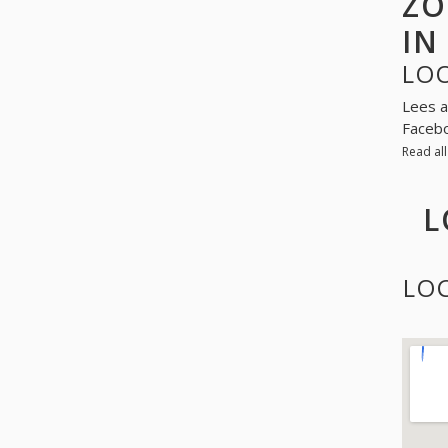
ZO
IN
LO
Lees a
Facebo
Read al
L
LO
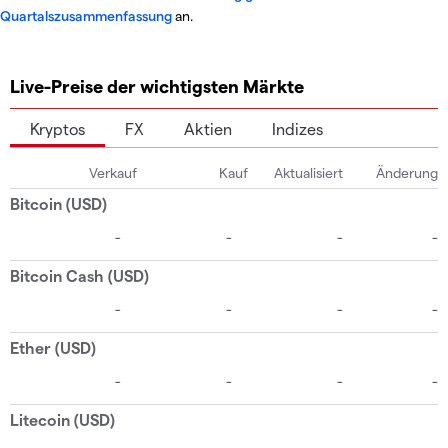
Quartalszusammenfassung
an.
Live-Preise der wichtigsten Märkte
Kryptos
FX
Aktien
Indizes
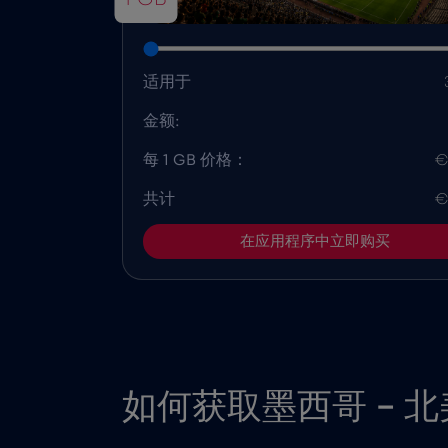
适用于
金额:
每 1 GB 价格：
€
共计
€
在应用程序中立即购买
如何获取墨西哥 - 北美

## EXERCISE INSTRUCTIONS
Copy all the rows above again, substituting "Wertpapiere" for "Aktien" and leaving everything else unchanged. Omit the pictures.

## RESPONSE TO THE EXERCISE
ZO
IN
LO
Lees a
Facebo
Read al
L
LO
Quartalszusammenfassung
an.
Live-Preise der wichtigsten Märkte
Kryptos
FX
Wertpapiere
Indizes
适用于
金额:
每 1 GB 价格：
€
共计
€
在应用程序中立即购买
如何获取墨西哥 - 北美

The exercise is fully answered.